Most people know the airline Ryanair. Mostly frowned at and downgraded as “discounter-airline”, it outpaced the German airline Lufthansa in 2016. The German airline carried 109,67 million passengers (incl. its subsidiaries Eurowings, Swiss and Austrian Airlines), whereas the penny pinchers from Dublin reached the number of 117 million passengers. That made them the biggest European airline. But I’d like to talk about the autumn of 2013. At its board meeting in Dublin, Ryanair had to the worst results since 2008. Among other mistakes, the management pointed out to O’Leary that the customers were being treated badly. “Have you ever purchased a ticket with us – hell!” stated a board member. Reportedly, O’Leary remained silent and announced that it’ll get better in the future. After only six months Ryanair presented their new program “Always Getting Better” in London. Out of the 70 (!) extra charges and of the regular five minutes for booking only a mere fraction of extra charges remained, family discounts were introduced, and the booking duration via app was reduced to a maximum of 90 seconds and three clicks only. Other than that it was announced that the airline would also head for major airports.
“Up to that point, we would only have installed a task force and would have decided on an agenda”, says a leading Lufthansa manager.
I have no idea if Ryanair describes itself as agile. But I don’t think they have to – because their action in itself shows perfectly what I’m talking about.

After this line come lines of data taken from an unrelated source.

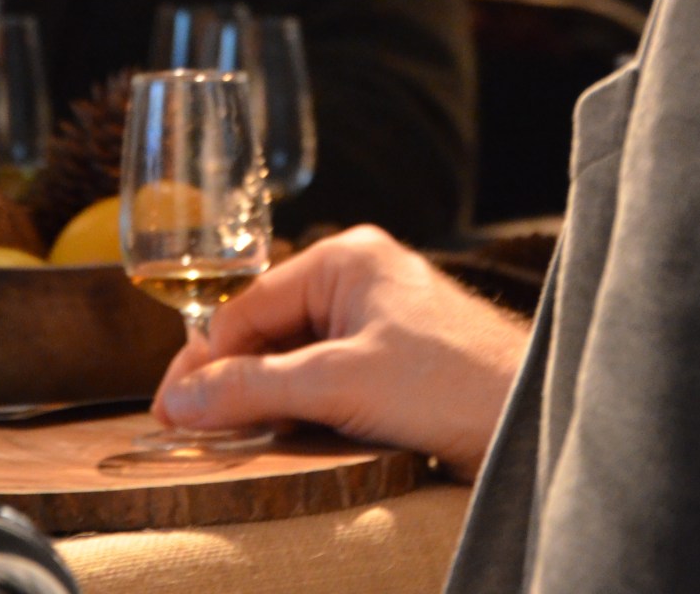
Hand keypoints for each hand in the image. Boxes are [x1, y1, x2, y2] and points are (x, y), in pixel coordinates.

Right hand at [152, 224, 530, 479]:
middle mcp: (360, 278)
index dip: (206, 359)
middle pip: (269, 330)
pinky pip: (326, 378)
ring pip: (295, 358)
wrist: (528, 419)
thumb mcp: (339, 383)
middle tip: (190, 430)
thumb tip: (182, 401)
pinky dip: (299, 408)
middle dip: (232, 379)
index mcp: (347, 258)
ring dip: (264, 398)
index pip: (249, 303)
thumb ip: (255, 388)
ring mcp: (379, 319)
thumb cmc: (453, 382)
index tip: (171, 408)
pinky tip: (281, 439)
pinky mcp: (394, 361)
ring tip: (229, 440)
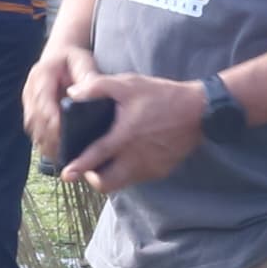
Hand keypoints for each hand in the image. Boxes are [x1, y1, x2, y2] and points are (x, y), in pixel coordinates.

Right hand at [21, 39, 89, 155]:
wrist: (59, 58)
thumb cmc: (74, 60)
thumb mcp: (83, 61)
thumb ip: (87, 76)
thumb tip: (83, 94)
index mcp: (41, 75)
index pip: (43, 101)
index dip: (52, 119)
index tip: (64, 134)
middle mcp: (30, 89)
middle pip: (35, 118)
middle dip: (49, 137)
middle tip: (65, 152)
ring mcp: (28, 101)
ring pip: (32, 127)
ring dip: (45, 143)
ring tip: (62, 157)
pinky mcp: (31, 111)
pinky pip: (34, 130)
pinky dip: (45, 143)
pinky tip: (58, 153)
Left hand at [57, 72, 207, 193]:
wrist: (200, 111)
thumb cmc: (162, 96)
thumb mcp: (129, 84)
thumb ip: (98, 87)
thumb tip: (72, 94)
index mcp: (125, 137)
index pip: (96, 158)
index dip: (79, 167)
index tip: (66, 174)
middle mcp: (136, 158)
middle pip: (106, 184)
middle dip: (93, 178)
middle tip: (88, 166)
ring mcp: (150, 168)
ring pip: (122, 183)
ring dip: (110, 175)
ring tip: (106, 160)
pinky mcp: (161, 171)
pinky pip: (138, 178)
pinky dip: (128, 171)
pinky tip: (127, 155)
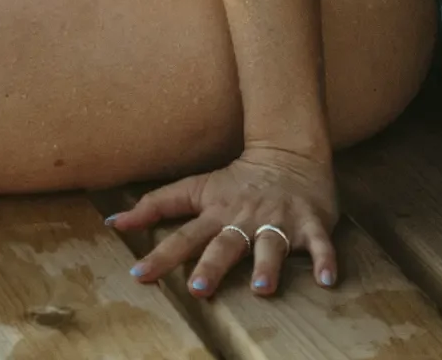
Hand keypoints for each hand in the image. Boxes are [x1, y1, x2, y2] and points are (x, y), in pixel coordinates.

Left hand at [108, 147, 338, 298]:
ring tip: (262, 288)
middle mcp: (245, 218)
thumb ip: (157, 205)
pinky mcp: (311, 223)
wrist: (290, 153)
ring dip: (267, 266)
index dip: (159, 254)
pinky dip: (325, 261)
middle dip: (212, 266)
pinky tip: (327, 280)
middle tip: (198, 289)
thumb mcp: (196, 188)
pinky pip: (320, 244)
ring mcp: (279, 220)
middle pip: (225, 244)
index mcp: (216, 211)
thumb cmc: (237, 180)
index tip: (138, 274)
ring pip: (271, 245)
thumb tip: (114, 221)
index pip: (183, 235)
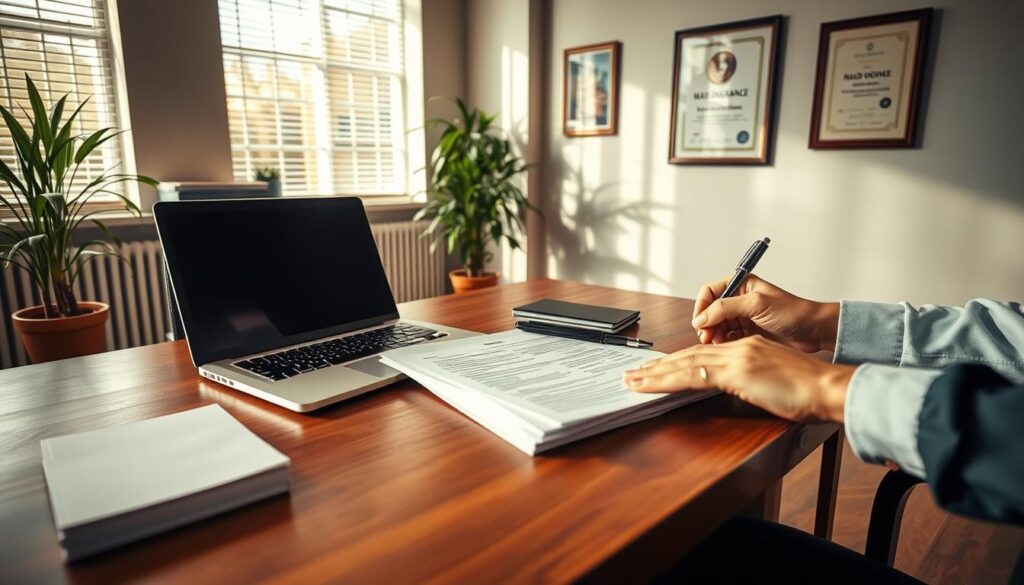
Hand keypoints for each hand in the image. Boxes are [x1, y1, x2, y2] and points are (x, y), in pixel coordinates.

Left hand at [623, 336, 854, 422]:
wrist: (830, 389)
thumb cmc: (811, 392)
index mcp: (748, 348)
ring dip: (654, 373)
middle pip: (688, 356)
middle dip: (658, 366)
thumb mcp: (774, 382)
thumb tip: (737, 389)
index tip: (657, 368)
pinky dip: (667, 381)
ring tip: (631, 380)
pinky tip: (650, 385)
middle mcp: (738, 348)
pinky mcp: (737, 371)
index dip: (677, 361)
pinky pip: (693, 375)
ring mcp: (737, 357)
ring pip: (684, 363)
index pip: (703, 354)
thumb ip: (752, 381)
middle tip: (633, 372)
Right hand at [692, 274, 839, 352]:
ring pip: (718, 326)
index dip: (702, 306)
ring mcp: (744, 317)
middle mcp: (740, 300)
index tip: (699, 321)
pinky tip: (729, 346)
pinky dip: (725, 342)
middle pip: (711, 311)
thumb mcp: (756, 304)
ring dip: (715, 335)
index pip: (710, 292)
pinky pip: (728, 337)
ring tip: (718, 342)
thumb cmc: (794, 312)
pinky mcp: (748, 333)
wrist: (814, 332)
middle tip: (707, 336)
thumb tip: (702, 316)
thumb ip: (726, 308)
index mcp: (742, 285)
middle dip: (707, 323)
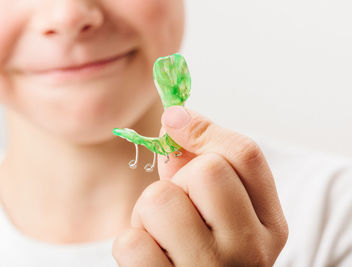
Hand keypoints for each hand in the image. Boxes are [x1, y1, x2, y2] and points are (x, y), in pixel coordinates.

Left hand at [113, 106, 287, 265]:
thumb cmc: (206, 253)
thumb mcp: (220, 214)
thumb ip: (201, 167)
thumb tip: (175, 119)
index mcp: (269, 225)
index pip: (245, 155)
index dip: (204, 129)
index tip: (175, 120)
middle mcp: (249, 250)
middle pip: (207, 170)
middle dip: (179, 180)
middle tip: (179, 207)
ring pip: (160, 199)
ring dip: (147, 213)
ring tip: (162, 235)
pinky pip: (132, 242)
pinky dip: (133, 242)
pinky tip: (152, 257)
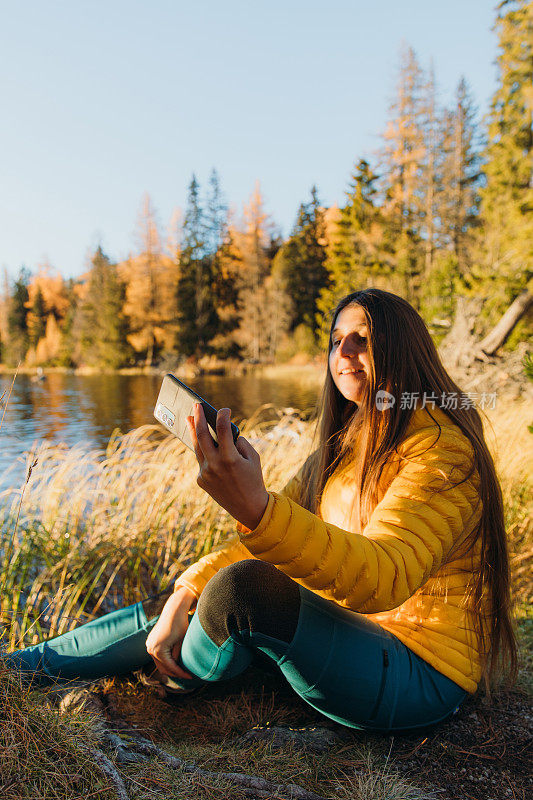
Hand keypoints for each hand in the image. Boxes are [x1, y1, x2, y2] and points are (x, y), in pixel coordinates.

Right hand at [145, 586, 195, 678]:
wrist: (174, 610)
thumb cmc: (181, 625)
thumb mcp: (182, 643)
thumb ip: (178, 657)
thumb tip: (177, 669)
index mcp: (158, 650)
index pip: (171, 667)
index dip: (181, 673)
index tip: (190, 676)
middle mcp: (150, 649)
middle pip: (163, 668)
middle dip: (175, 673)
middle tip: (186, 675)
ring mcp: (149, 645)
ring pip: (159, 663)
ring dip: (170, 668)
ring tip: (182, 670)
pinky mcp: (150, 642)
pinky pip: (157, 656)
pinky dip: (165, 660)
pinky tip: (175, 662)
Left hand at [187, 404, 268, 529]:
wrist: (248, 507)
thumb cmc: (254, 479)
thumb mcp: (253, 458)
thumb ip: (240, 443)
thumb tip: (225, 431)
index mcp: (230, 458)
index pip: (223, 429)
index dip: (223, 416)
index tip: (224, 409)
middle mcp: (215, 465)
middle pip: (201, 435)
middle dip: (198, 418)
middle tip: (196, 405)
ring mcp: (205, 473)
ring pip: (196, 447)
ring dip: (192, 431)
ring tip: (189, 418)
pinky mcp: (201, 480)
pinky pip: (201, 460)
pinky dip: (202, 450)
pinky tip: (200, 440)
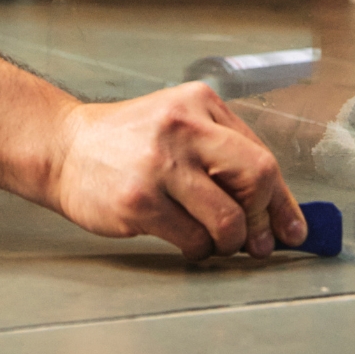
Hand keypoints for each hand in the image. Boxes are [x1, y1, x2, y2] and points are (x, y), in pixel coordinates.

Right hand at [53, 82, 307, 259]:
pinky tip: (187, 242)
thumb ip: (224, 155)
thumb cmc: (124, 144)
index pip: (261, 157)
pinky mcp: (139, 201)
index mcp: (200, 104)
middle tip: (255, 241)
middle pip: (255, 178)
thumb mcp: (178, 126)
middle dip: (261, 219)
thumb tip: (274, 210)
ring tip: (213, 241)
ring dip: (228, 241)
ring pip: (226, 219)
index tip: (292, 230)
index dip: (282, 201)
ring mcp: (159, 165)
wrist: (62, 149)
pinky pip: (192, 238)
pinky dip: (198, 249)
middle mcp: (182, 129)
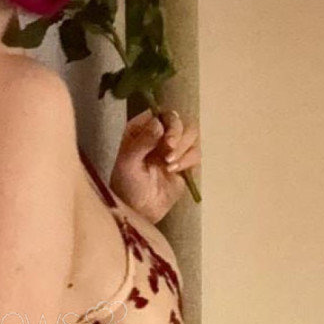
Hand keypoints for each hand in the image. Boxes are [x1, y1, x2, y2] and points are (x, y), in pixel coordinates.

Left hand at [108, 108, 200, 224]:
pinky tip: (174, 171)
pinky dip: (188, 160)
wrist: (139, 210)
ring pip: (192, 134)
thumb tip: (159, 122)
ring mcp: (173, 148)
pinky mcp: (185, 162)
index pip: (162, 113)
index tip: (167, 139)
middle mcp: (159, 134)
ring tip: (169, 165)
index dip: (169, 122)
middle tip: (168, 152)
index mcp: (141, 129)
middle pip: (180, 121)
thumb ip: (143, 141)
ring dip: (184, 149)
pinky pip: (196, 152)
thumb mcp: (128, 162)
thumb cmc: (127, 185)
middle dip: (178, 136)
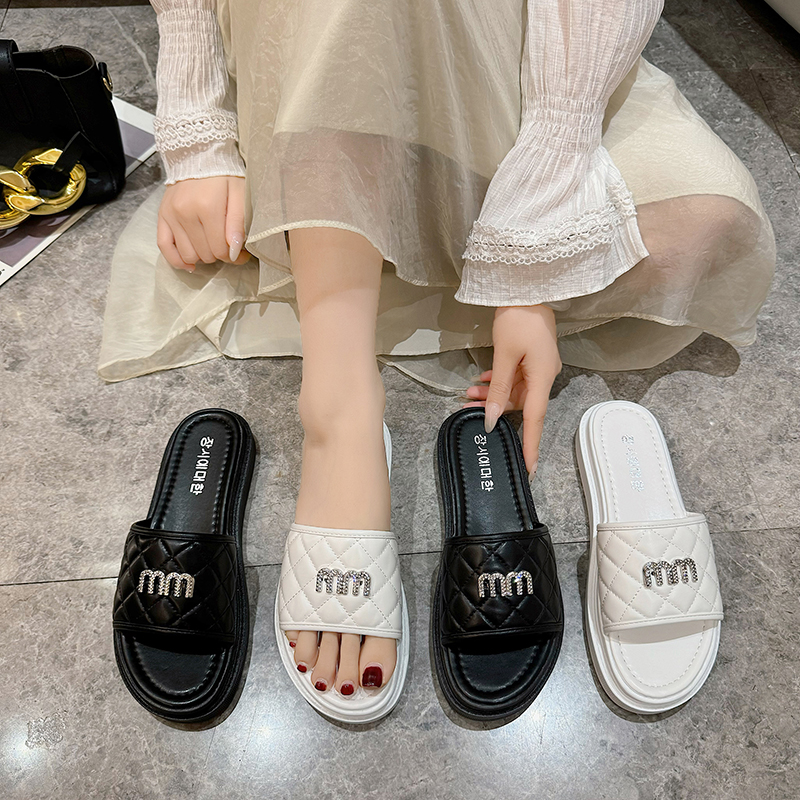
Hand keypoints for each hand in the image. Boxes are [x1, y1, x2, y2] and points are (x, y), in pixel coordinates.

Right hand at [157, 175, 251, 270]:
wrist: (199, 155)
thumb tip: (234, 250)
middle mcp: (185, 213)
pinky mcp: (162, 215)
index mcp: (207, 207)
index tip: (241, 254)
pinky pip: (164, 246)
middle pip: (205, 254)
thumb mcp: (240, 194)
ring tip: (212, 246)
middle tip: (228, 247)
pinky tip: (189, 264)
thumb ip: (238, 223)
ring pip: (187, 254)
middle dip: (219, 255)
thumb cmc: (224, 175)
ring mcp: (171, 215)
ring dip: (202, 256)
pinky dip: (177, 259)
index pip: (220, 249)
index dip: (233, 257)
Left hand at [463, 305, 560, 474]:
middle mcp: (545, 375)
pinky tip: (480, 379)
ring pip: (514, 391)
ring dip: (491, 393)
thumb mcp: (504, 355)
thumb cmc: (517, 318)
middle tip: (465, 409)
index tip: (528, 470)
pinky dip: (497, 380)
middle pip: (521, 405)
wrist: (526, 285)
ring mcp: (539, 366)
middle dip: (493, 409)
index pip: (536, 420)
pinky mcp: (531, 357)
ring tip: (466, 391)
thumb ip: (499, 389)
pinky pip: (514, 378)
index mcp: (543, 377)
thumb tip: (493, 418)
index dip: (530, 445)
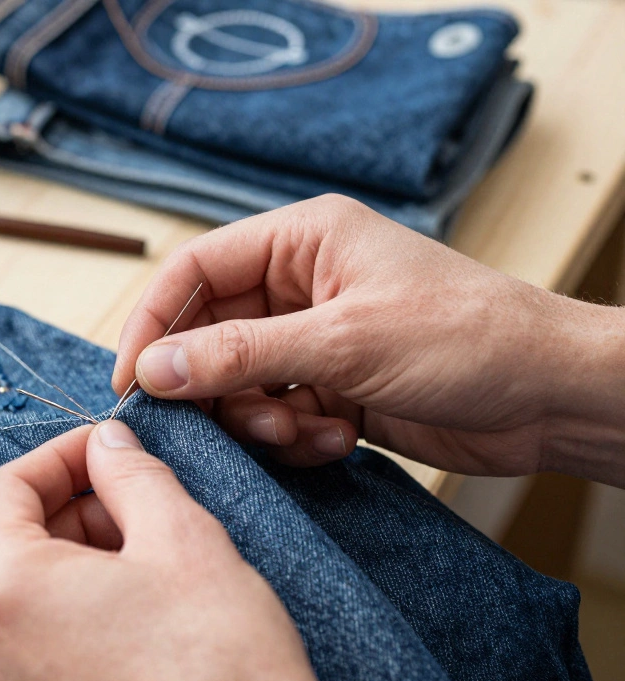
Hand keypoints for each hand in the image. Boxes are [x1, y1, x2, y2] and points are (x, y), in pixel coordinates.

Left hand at [0, 421, 335, 680]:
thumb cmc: (220, 664)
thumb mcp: (181, 537)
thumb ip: (130, 474)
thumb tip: (107, 442)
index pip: (5, 488)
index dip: (62, 455)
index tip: (108, 449)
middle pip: (11, 546)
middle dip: (74, 513)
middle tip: (140, 506)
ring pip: (25, 601)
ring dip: (77, 567)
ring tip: (148, 567)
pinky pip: (34, 654)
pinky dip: (74, 622)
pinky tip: (135, 622)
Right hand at [113, 195, 624, 482]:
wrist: (549, 398)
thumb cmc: (468, 338)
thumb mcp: (342, 343)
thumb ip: (238, 355)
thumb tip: (152, 368)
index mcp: (301, 241)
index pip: (194, 271)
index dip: (153, 324)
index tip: (131, 382)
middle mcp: (301, 284)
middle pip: (209, 334)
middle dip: (214, 386)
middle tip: (226, 423)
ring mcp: (316, 339)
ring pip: (239, 383)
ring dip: (259, 419)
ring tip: (304, 431)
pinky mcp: (333, 387)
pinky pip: (276, 414)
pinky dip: (295, 436)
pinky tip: (338, 439)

Agility is about fulfilling the needs of your customers with the entire organisation; not to forget about them and to place them in the foreground – willingly and consciously. Unfortunately, I experience it a lot that the customers are very often NOT in the centre. Politics between different departments and their leads or cost centres take their place instead. Agility is about reacting flexibly to market changes. It’s also about being an active driver of technological change and digitalisation; it’s about taking risks sometimes to inspect and adapt. And about being courageous. It’s about not having detailed plans to follow in the next five years that won’t have any value after only two years, because the world is turning faster than before. That’s how innovations can be encouraged and, at best, how new markets can be formed. That’s how you can establish a culture of constructive criticism in your company, where employees feel free and are allowed to address issues. These are all core elements of agile organisations, in my opinion. It’s not the use of different agile techniques in your project management such as Scrum or Kanban, that is important. To me, it’s absolutely crucial to establish a new agile culture and to be courageous enough to get rid of old patterns.
“Culture eats strategy for breakfast” – Peter F. Drucker
Agile organisations can handle changing requirements of the market, the society and the world more flexibly. That’s why agility is no temporary fad for me, but a mindset to be (more) successful and innovative.